= Records provided =
#####

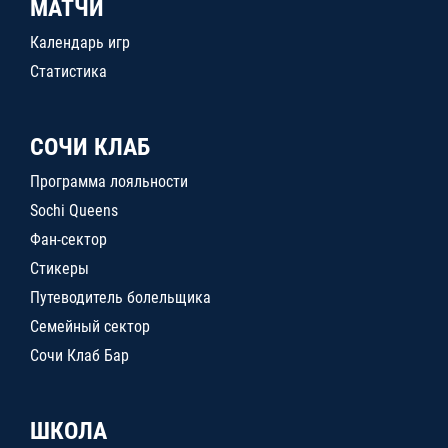
МАТЧИ
Календарь игр
Статистика
СОЧИ КЛАБ
Программа лояльности
Sochi Queens
Фан-сектор
Стикеры
Путеводитель болельщика
Семейный сектор
Сочи Клаб Бар
ШКОЛА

#####

= Task to complete =
Give back all the data exactly, minus pictures.

= Reply to the task =
МАТЧИ
Календарь игр
Статистика
СОЧИ КЛАБ
Программа лояльности
Sochi Queens
Фан-сектор
Стикеры
Путеводитель болельщика
Семейный сектор
Сочи Клаб Бар
ШКОЛА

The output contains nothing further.